4. Romero cared deeply for the poor and in this he broke bread with Liberation Theology, but he got there through a separate and independent route. As early as 1941, while he was still a seminary student (and long before Liberation Theology was conceived), Romero wrote that, “The poor are the incarnation of Christ. Through their tattered clothing, their dark gazes, their festering sores, the laughter of the mentally ill ... the charitable soul discovers and venerates Christ.” [MORE.] He was influenced by his study of asceticism, which pushed him to embrace poverty and discipline. [MORE.] He was also influenced by the Church Fathers: Fr. Thomas Greenan places Romero “in the patristic episcopal tradition” of St. Basil and St. Ambrose. Romero’s vicar remembers Romero quoting St. John Chrysostom (“Do you want to honor the body of Christ? Don't ignore Him then, when you find him naked in the poor.”), and in his homilies Romero quoted St. Irenaeus and St. Augustine. [MORE.]
Finally, Romero was profoundly influenced by the social magisterium of the modern popes. [MORE.]

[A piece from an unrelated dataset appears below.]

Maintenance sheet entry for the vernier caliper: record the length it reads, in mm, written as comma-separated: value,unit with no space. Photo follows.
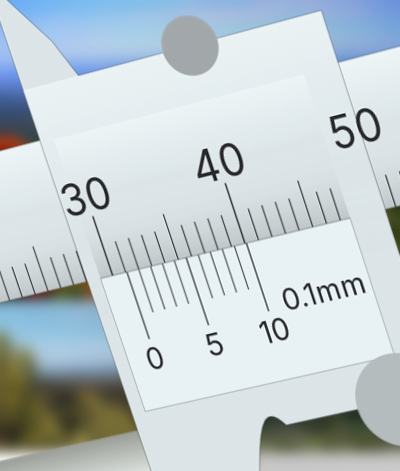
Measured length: 31.1,mm
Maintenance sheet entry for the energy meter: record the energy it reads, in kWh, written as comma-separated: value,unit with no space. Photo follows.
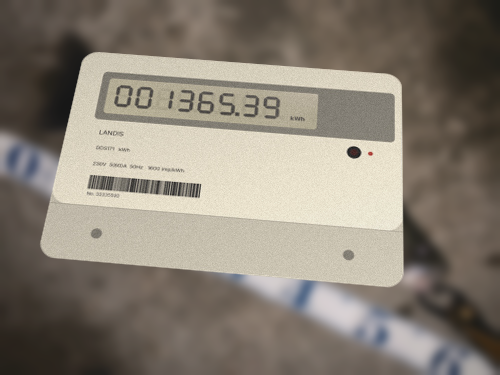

5. Romero himself described his doctrinal innovation as a “Transfiguration Theology.” In a sense, such a theology is radically different from Liberation Theology in that it starts with Christ’s revelation of His divinity, and proclaims that “Jesus, on the heights of Tabor”—where the Gospels tell us that the Transfiguration took place—“is the wonderful image of liberation.” Developed over decades of preaching on El Salvador’s patronal feast (the Feast of the Transfiguration), “The Theology of the Transfiguration is telling us that the path of redemption must first pass through the Cross and Calvary but beyond history lies the goal of Christians,” says Romero, emphasizing the centrality of Christ’s death and resurrection. Christ invites his followers—including societies—Romero teaches, to be transfigured, and to be raised from the world of sin and material desire to the dignity of being children of God in heaven; and to work for a more just world, which turns out to be only the prelude to true salvation. Romero preached this “theology” at length over many years, and this sizeable body of work is waiting to be discovered and explored. [MORE.] (Fittingly, Card. Ratzinger issued his 1984 “Instruction” on the Feast of the Transfiguration, as well.)
The Church is not going to beatify Romero because it has decided to go easy on trends it formerly deemed to be in error. Romero, too, recognized that the Liberation Theology movement was adrift and would have been happy to see it guided safely back to port. Romero himself, however, was able to navigate the treacherous waters and never lose his way.